Water flooding of fractured reservoirs is risky because water breakthrough can occur early, leading to a prohibitively high water cut. In mixed or oil-wet carbonates, capillary drive is negligible or absent. For this scenario, we investigate fluid-pressure-driven displacement of oil by water in two-phase flow numerical models based on naturally fractured limestone beds mapped along the British Channel coast. These reservoir analogs are represented by unstructured finite-element grids with discrete representations of intersecting fractures. We solve the governing equations for slightly compressible two-phase flow with our original control-volume finite-element method. This permits the direct examination of displacement patterns in fractures and rock matrix.
We find that the irreducible saturation in the fractured carbonate is much higher than the value prescribed to the rock matrix. The shape of water invasion fronts is highly sensitive to the viscosity ratio of oil and water. When the Brooks-Corey relative permeability model is applied to the rock matrix at a viscosity ratio of 1, the total mobility, λt, is low at intermediate saturations. This stabilizes displacement fronts where a girdle of reduced λt develops, but this effect disappears as the viscosity ratio increases.

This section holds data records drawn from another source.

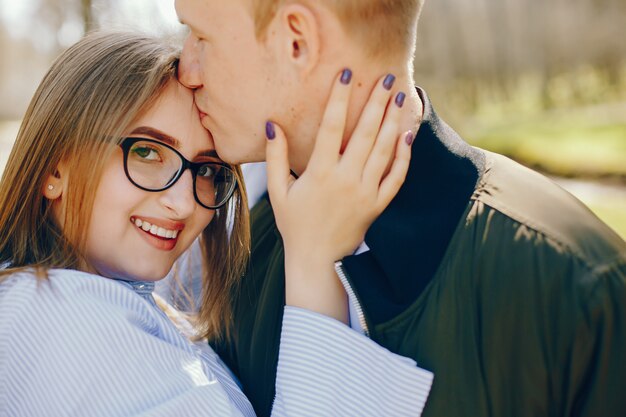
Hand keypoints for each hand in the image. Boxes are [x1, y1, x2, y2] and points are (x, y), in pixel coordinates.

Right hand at [266, 70, 412, 320]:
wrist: (317, 260)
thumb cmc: (294, 225)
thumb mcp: (278, 192)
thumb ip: (276, 158)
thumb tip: (272, 126)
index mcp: (320, 173)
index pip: (332, 127)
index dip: (339, 98)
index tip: (347, 74)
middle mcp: (346, 179)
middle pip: (366, 133)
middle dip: (376, 102)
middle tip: (386, 78)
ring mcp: (366, 193)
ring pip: (385, 151)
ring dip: (393, 122)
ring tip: (400, 98)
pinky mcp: (378, 205)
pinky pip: (396, 177)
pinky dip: (404, 156)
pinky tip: (408, 136)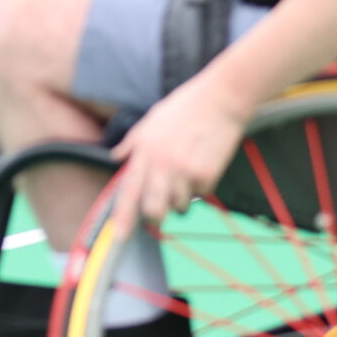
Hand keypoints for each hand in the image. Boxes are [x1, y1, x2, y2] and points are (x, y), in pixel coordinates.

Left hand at [114, 75, 253, 225]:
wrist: (220, 99)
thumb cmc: (185, 107)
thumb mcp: (150, 120)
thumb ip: (132, 142)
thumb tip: (115, 157)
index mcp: (144, 151)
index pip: (128, 191)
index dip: (122, 217)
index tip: (119, 237)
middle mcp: (160, 164)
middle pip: (153, 209)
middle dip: (156, 216)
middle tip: (162, 210)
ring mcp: (183, 170)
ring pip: (179, 206)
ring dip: (182, 198)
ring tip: (188, 172)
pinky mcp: (205, 174)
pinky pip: (200, 194)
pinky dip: (201, 185)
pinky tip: (203, 164)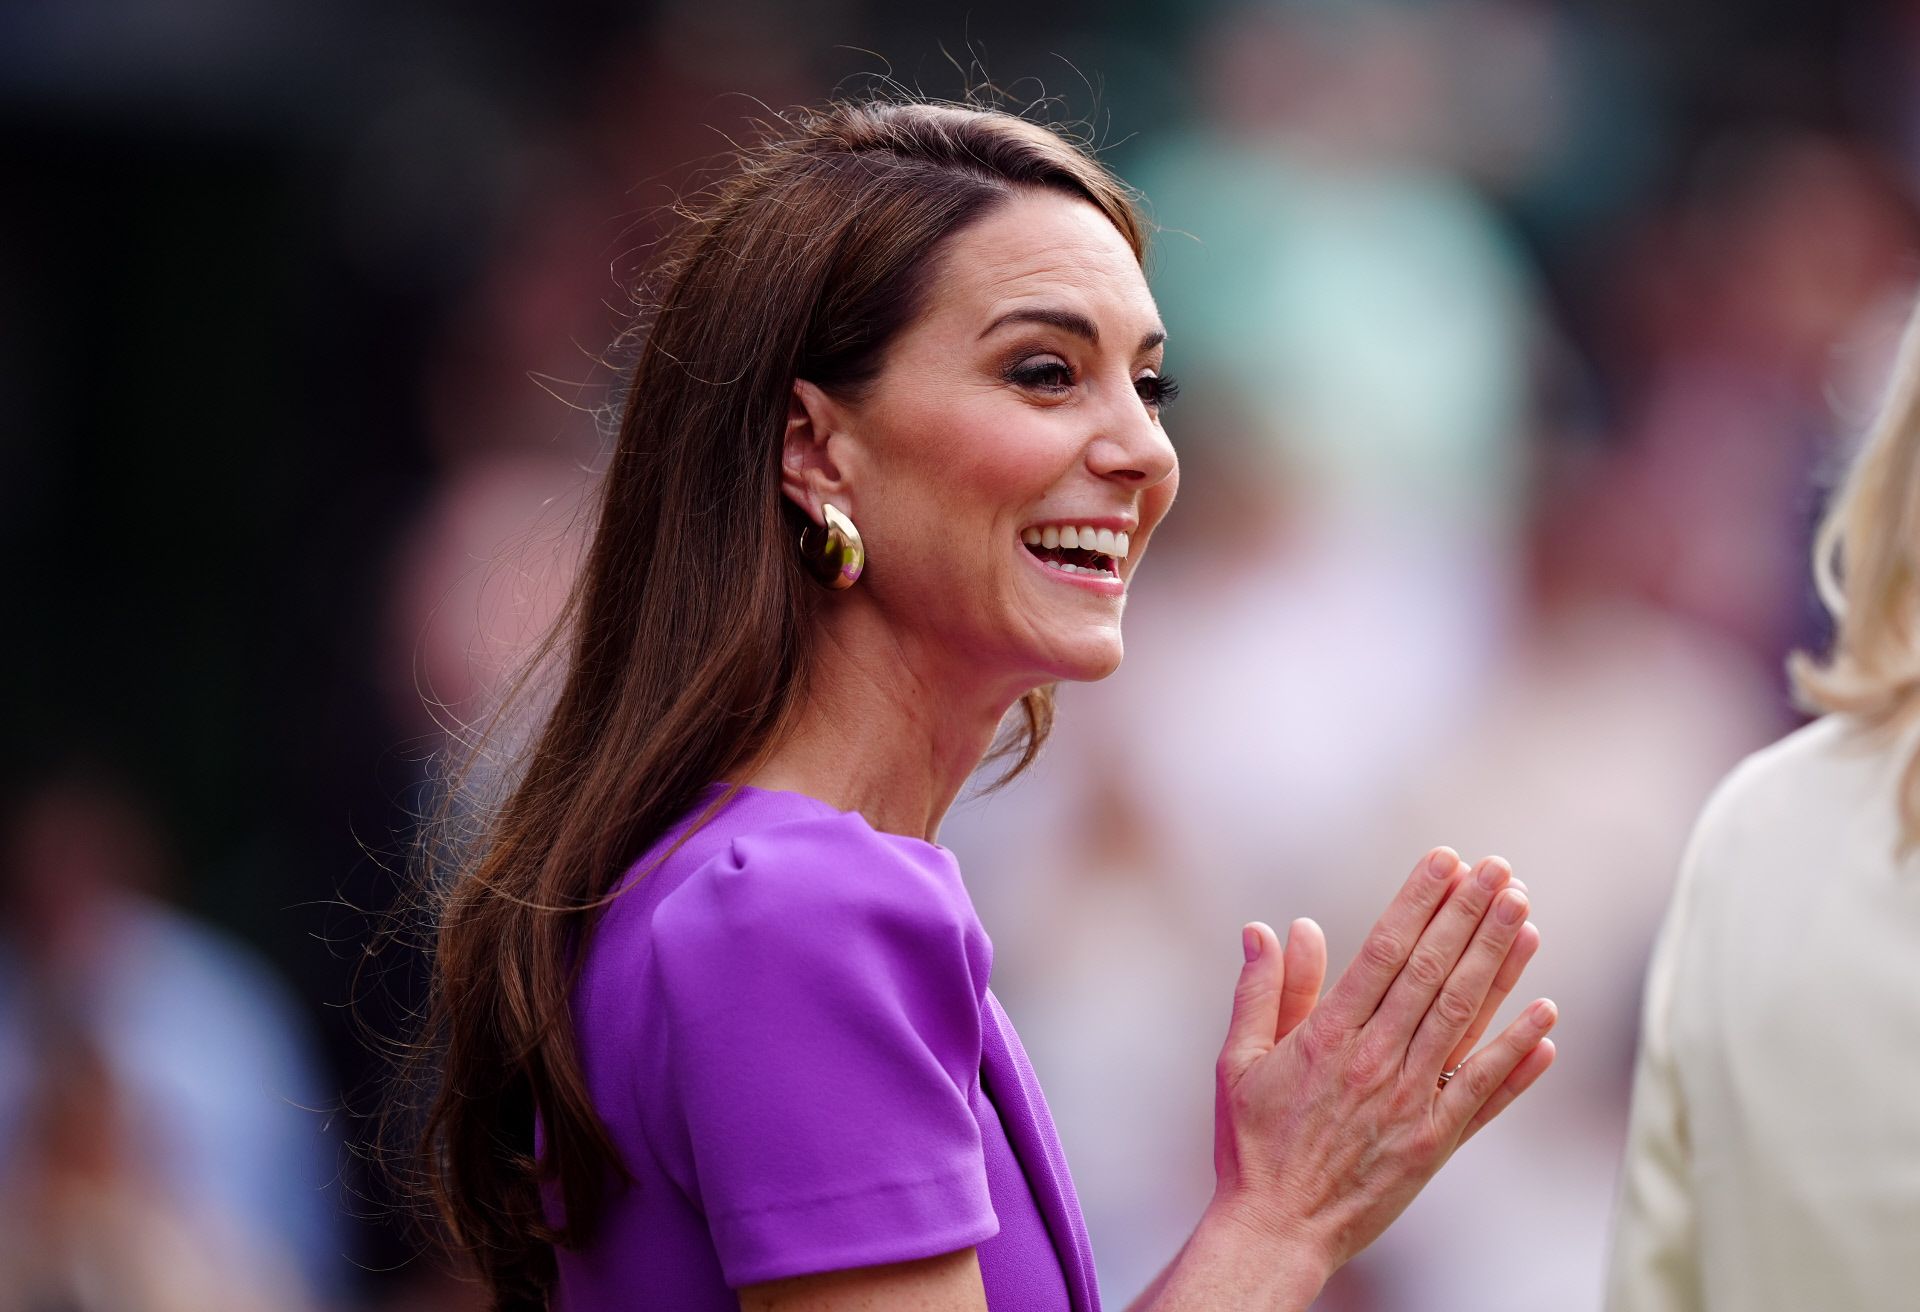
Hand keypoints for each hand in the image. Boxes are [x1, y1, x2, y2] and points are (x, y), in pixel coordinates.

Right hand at [1209, 849, 1557, 1280]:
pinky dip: (1517, 1052)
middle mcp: (1374, 1062)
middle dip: (1469, 916)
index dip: (1418, 902)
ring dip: (1499, 964)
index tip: (1445, 861)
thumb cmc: (1251, 1144)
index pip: (1383, 952)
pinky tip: (1547, 1015)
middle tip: (1499, 870)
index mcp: (1326, 1037)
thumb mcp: (1238, 1061)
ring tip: (1525, 915)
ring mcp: (1410, 1101)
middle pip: (1432, 974)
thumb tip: (1272, 928)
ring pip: (1463, 1018)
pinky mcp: (1435, 1141)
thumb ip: (1263, 992)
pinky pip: (1484, 1089)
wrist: (1276, 1230)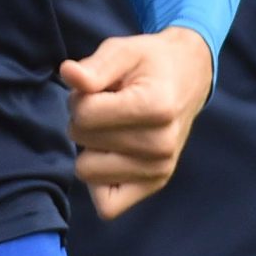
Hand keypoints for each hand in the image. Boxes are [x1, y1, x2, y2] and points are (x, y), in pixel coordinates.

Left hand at [59, 25, 211, 219]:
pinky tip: (110, 155)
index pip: (84, 114)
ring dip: (89, 147)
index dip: (81, 95)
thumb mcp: (123, 51)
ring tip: (111, 127)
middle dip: (84, 119)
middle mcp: (161, 144)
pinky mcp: (155, 185)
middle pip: (81, 140)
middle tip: (107, 105)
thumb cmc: (150, 63)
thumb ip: (94, 66)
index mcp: (155, 107)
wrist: (187, 78)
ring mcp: (160, 169)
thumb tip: (67, 73)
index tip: (99, 88)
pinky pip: (107, 205)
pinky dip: (99, 181)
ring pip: (86, 171)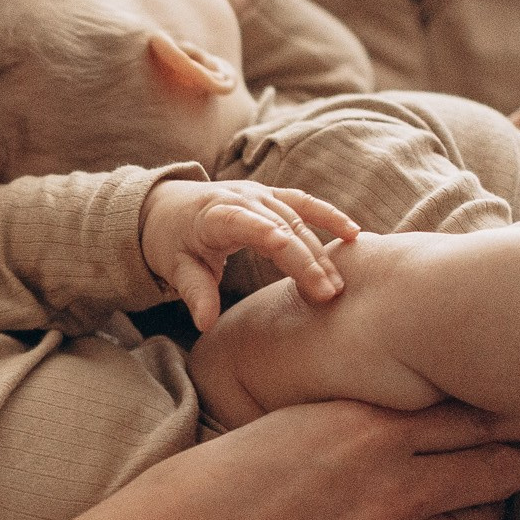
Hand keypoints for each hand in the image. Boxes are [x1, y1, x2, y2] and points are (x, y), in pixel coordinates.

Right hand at [0, 399, 519, 519]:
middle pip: (495, 457)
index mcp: (354, 420)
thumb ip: (339, 429)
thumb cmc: (203, 494)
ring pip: (482, 516)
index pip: (465, 406)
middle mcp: (382, 470)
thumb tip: (379, 427)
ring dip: (501, 508)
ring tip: (513, 498)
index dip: (516, 406)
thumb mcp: (277, 436)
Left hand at [140, 178, 355, 329]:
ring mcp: (259, 194)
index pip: (250, 227)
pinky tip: (353, 234)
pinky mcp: (271, 196)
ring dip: (321, 251)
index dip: (274, 241)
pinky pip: (304, 203)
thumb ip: (194, 292)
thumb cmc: (172, 241)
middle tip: (329, 295)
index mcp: (217, 215)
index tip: (299, 266)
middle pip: (283, 229)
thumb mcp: (175, 267)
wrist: (166, 207)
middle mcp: (243, 199)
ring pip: (298, 220)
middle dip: (307, 261)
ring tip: (339, 283)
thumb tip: (205, 325)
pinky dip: (328, 216)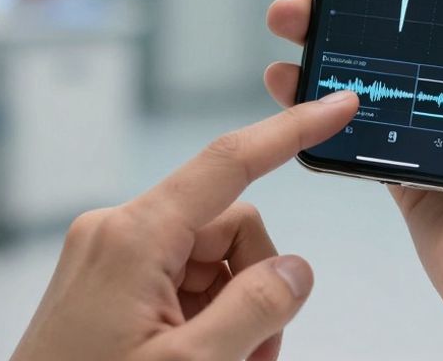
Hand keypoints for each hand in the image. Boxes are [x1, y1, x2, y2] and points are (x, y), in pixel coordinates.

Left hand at [12, 91, 358, 360]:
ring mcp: (109, 259)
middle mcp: (117, 234)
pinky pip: (180, 282)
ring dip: (233, 313)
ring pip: (210, 261)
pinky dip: (205, 320)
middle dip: (256, 288)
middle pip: (229, 228)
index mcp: (133, 237)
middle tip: (255, 356)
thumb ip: (253, 312)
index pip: (229, 164)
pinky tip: (198, 360)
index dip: (290, 132)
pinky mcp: (106, 285)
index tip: (336, 107)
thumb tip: (295, 271)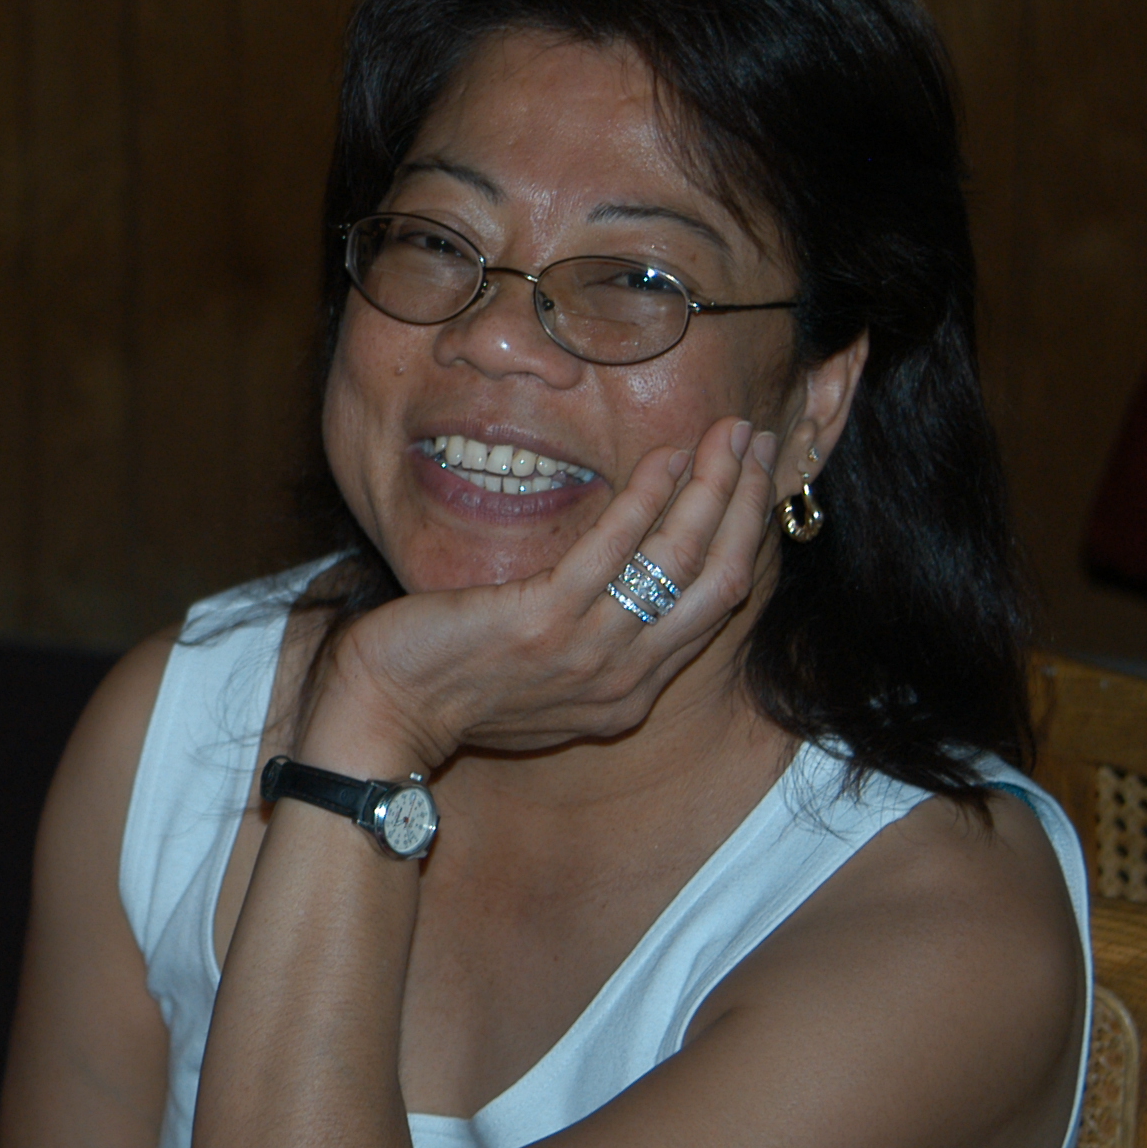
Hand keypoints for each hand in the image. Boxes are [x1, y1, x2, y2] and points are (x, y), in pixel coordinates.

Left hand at [320, 418, 780, 770]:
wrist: (386, 713)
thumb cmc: (454, 687)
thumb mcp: (545, 678)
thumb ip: (595, 642)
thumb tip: (624, 578)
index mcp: (631, 692)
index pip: (714, 604)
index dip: (743, 534)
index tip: (754, 480)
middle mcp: (624, 679)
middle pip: (718, 580)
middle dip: (747, 503)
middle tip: (760, 440)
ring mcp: (588, 653)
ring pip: (680, 561)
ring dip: (713, 488)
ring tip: (728, 434)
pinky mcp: (543, 621)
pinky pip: (612, 550)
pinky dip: (646, 498)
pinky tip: (664, 457)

For an idealized model with a water-wet matrix, we have also evaluated the effect of countercurrent capillary-pressure–driven flow across fracture-matrix interfaces. The rate of this countercurrent imbibition scales with the specific fracture surface area and decays exponentially as intermediate saturation zones develop adjacent to the fractures. The resulting reduced λt feeds back into the fluid-pressure-driven displacement process.